As you think about these environmental changes, how do you see these supporting children’s growth and development? Include how you see these environmental changes supporting physical, social-emotional, and cognitive domains. Name one new idea you gained from reading your peer’s work and how you might implement that change in an environment for young children. This might be a classroom, a museum, or a home setting. Give one suggestion to expand on their environmental strategies.

I read the article on creating supportive environments, “Including Children with Special Needs: Are You and Your Early Childhood Program Ready?” by Watson and McCathren. After reading it my feelings and fears about inclusion have changed. “Although early childhood professionals approach inclusion with open hearts and minds, many may still be anxious about their ability to respond fully to the needs of children with disabilities” (Watson & McCathren, 2009). This statement explains me exactly. I am all heart and attempting in everything that I do, but that doesn’t eliminate the fears that I have about inclusion. For me, it is the unknown barriers that cause children undue stress and frustration that somehow slips past teachers that worry me. Having a checklist to guide me definitely helps me feel that I will not miss a situation that will cause a child stress in my classroom. (Watson & McCathren, 2009)

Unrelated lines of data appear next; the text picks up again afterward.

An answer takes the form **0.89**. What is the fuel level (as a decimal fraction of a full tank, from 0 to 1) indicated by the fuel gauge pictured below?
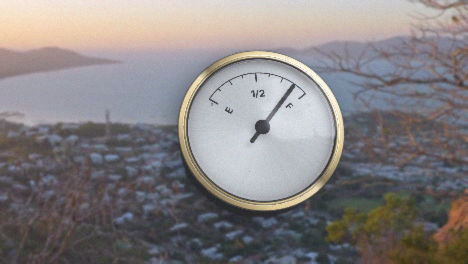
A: **0.875**
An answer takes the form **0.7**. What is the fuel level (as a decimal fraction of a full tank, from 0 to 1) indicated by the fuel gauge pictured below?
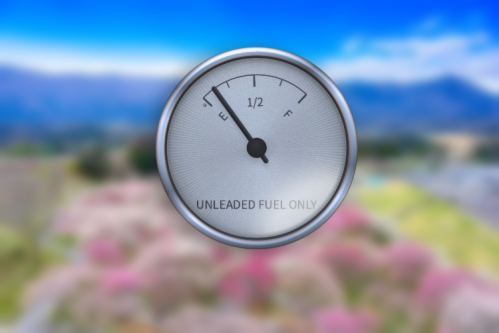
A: **0.125**
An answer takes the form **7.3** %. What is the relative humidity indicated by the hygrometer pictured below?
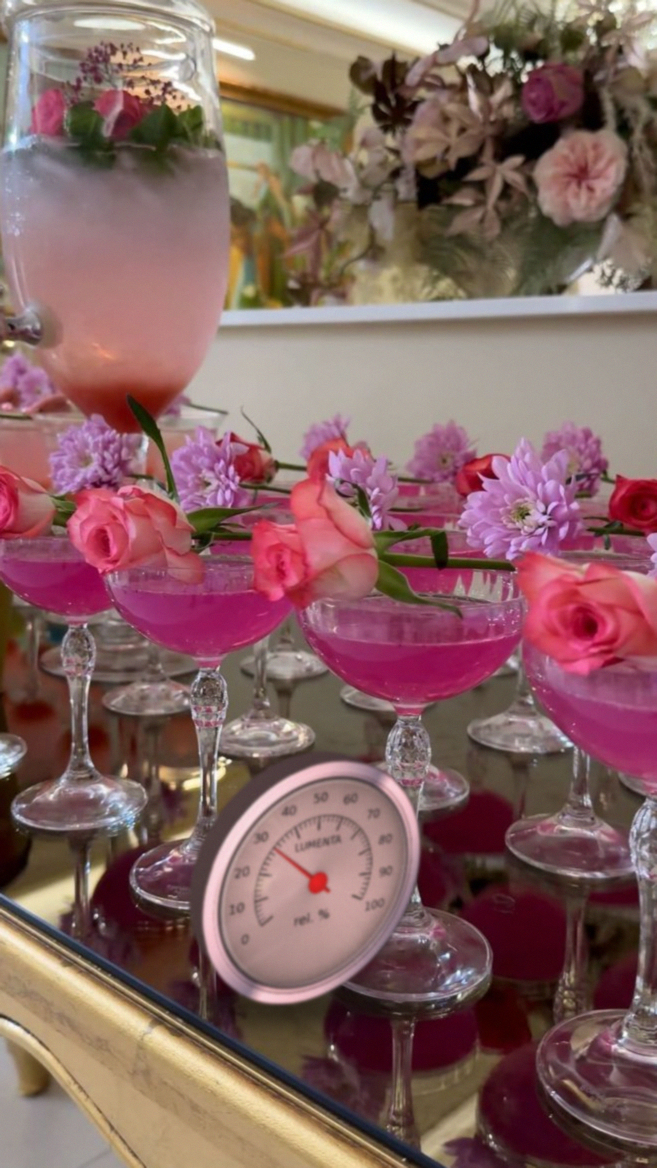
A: **30** %
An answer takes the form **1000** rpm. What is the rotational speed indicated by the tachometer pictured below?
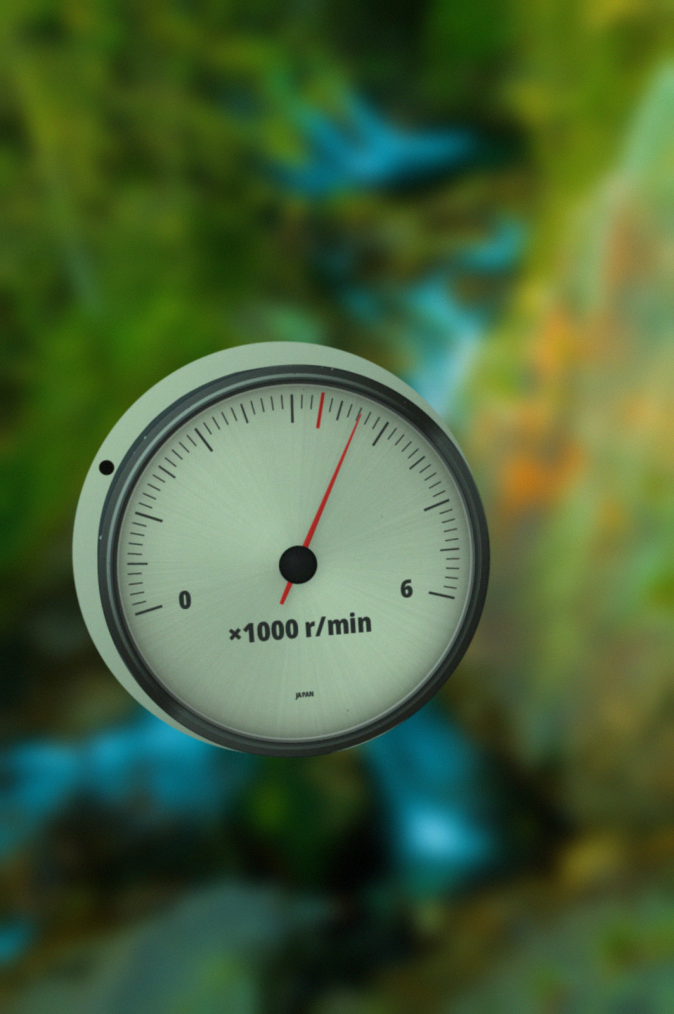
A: **3700** rpm
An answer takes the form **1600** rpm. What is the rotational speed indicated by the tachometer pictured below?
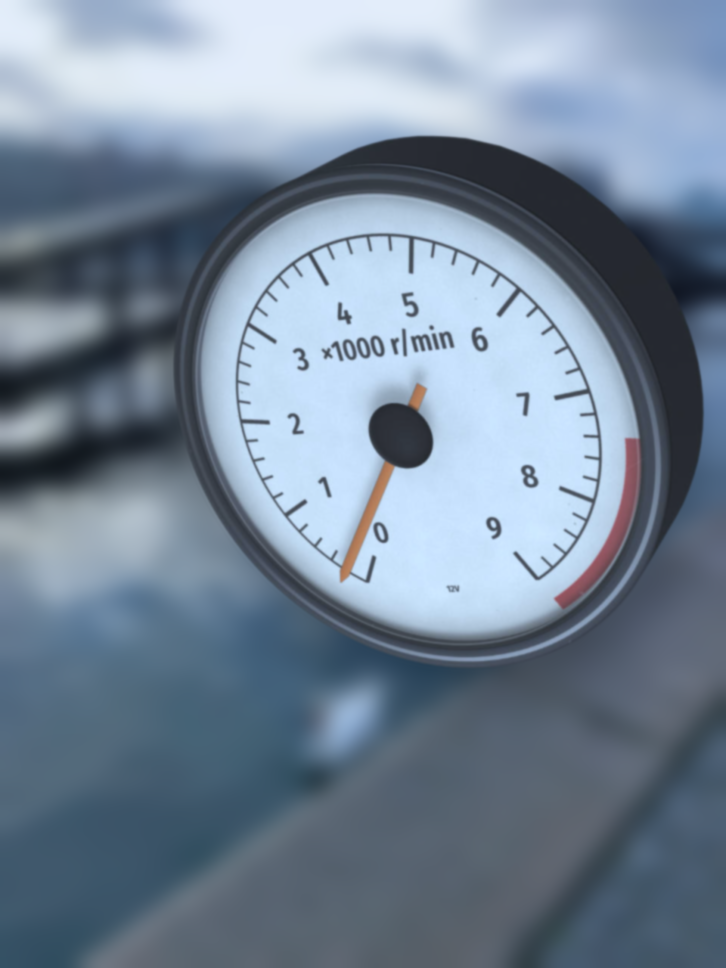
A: **200** rpm
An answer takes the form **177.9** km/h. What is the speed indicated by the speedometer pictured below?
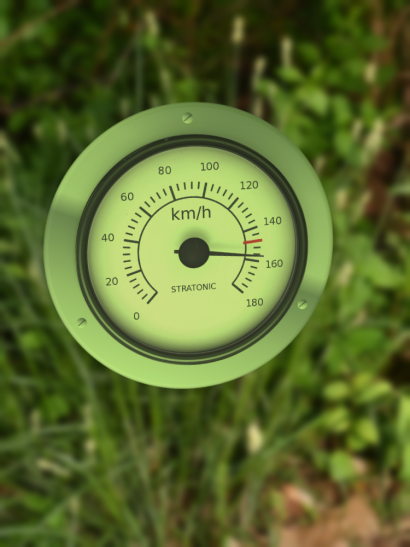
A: **156** km/h
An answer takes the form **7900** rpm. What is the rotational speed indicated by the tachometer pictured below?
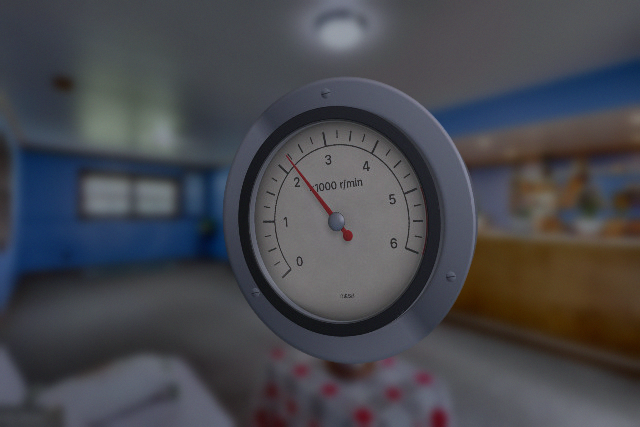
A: **2250** rpm
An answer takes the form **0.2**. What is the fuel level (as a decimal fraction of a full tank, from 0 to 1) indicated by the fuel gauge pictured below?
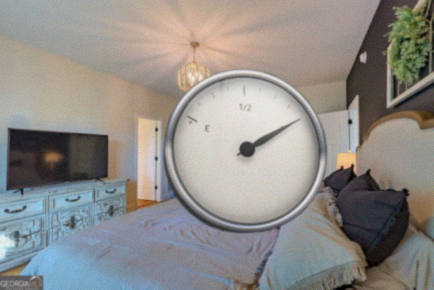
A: **1**
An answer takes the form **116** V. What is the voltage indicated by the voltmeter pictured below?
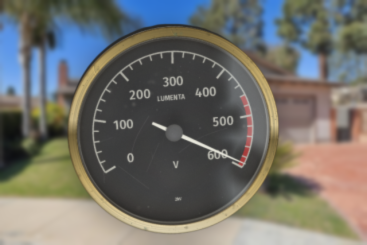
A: **590** V
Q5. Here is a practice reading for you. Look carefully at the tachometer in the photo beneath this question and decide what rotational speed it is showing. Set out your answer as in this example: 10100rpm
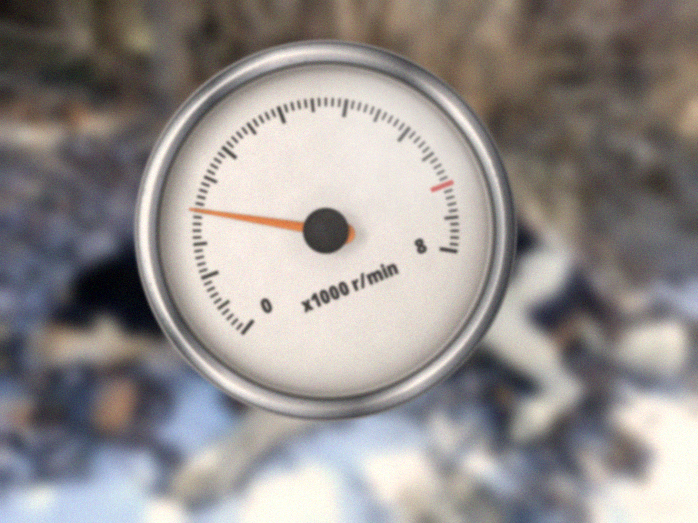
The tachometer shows 2000rpm
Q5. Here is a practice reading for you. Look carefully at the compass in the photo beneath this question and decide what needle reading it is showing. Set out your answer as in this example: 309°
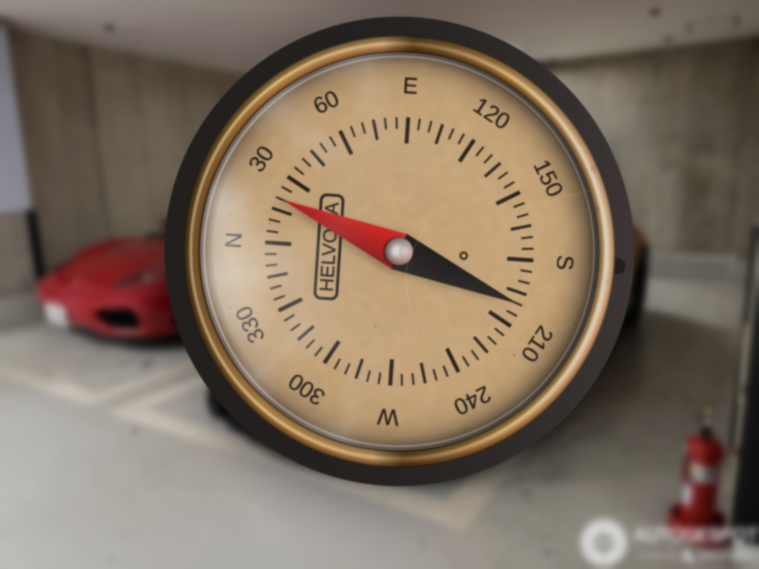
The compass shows 20°
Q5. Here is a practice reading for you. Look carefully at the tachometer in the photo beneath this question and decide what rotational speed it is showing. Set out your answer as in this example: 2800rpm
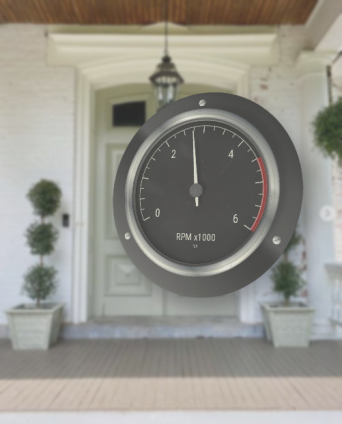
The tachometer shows 2750rpm
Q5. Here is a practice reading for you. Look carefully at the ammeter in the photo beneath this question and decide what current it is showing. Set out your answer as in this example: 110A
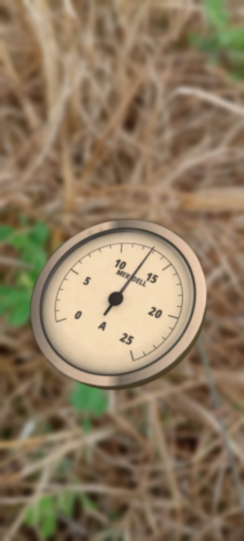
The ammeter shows 13A
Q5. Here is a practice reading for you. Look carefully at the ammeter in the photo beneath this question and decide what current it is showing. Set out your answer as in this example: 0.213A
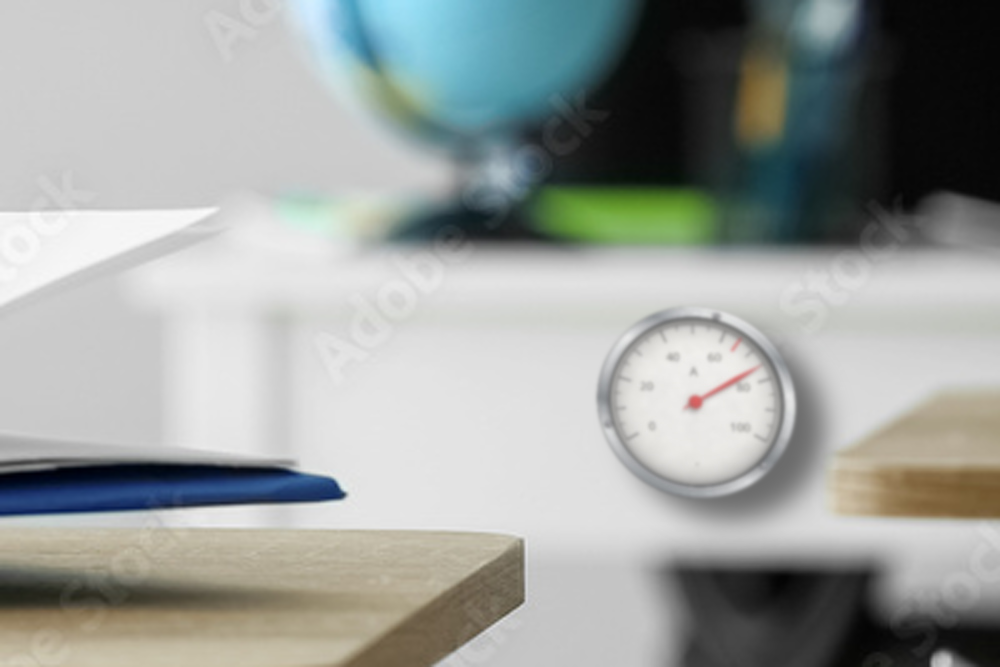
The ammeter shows 75A
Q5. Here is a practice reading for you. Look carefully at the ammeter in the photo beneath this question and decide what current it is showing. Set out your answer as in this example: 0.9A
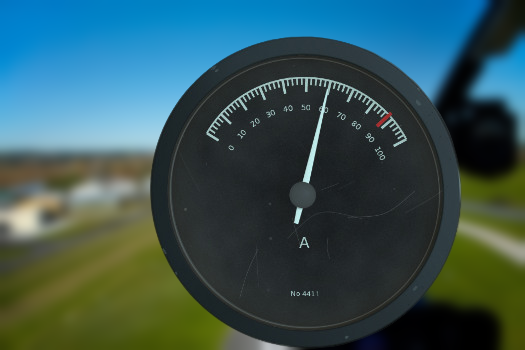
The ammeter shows 60A
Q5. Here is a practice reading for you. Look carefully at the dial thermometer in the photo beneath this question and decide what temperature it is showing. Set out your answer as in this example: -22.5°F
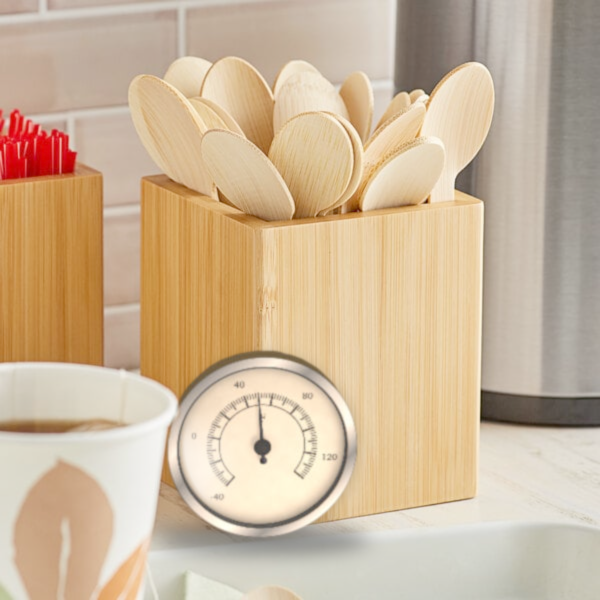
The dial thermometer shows 50°F
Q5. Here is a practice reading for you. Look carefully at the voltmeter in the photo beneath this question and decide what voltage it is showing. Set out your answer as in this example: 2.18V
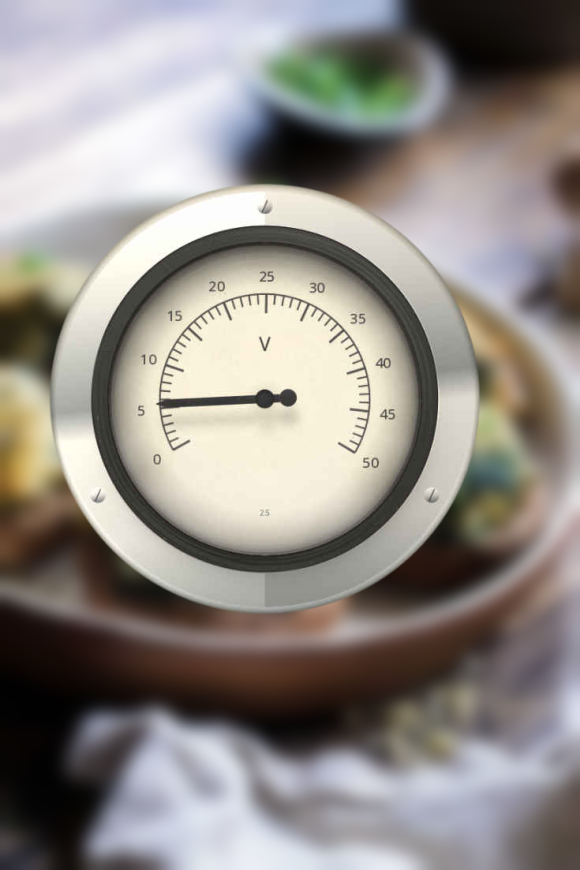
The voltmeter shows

Often in early childhood programs, the environment is seen as the third teacher as it guides and invites children to interact in various ways. Reflecting on this idea of the environment supporting children’s play there are a variety of ways that programs can implement ideas from the reading into current or future classrooms.

One idea that will benefit the whole class is to provide a variety of materials and times for each type of activity. This allows children to choose activities that they are comfortable with. The reading uses the example of sensory materials such as paint, puffy paint, texture paint and other types of painting materials that stimulate the senses in different ways. Some children may not want to touch one type of paint but will another and having a choice will allow children to make that choice.

Another idea that will benefit the whole class is to provide equal access to all areas of the program. This is as easy as providing step stools and hand rails in the bathroom, providing safely maneuverable places in the classroom, having safe stairs/ramps with rails to hang onto. This benefits the ability of all children to move around the program in a safe manner. The article provides many more ideas to provide safe movement around the program that can further benefit all children.

Finally, presenting information in a variety of ways to help with comprehension. Using pictures, charts, written words, symbols, and picture schedules will help all children have a better understanding of where toys go, the schedule for the day, what is for lunch/snack among many other uses in the classroom. These help to provide a clear “picture” in each child’s mind about what to expect, how to clean up and even appropriate behavior.

After this discussion, I realize that much of what inclusion is in the classroom environment are things that I have already seen done to support the class as a whole and makes the idea of an inclusive environment less overwhelming.


Watson, A., & McCathren, R. (2009). Including children with special needs: Are you and your early childhood program ready? Young Children.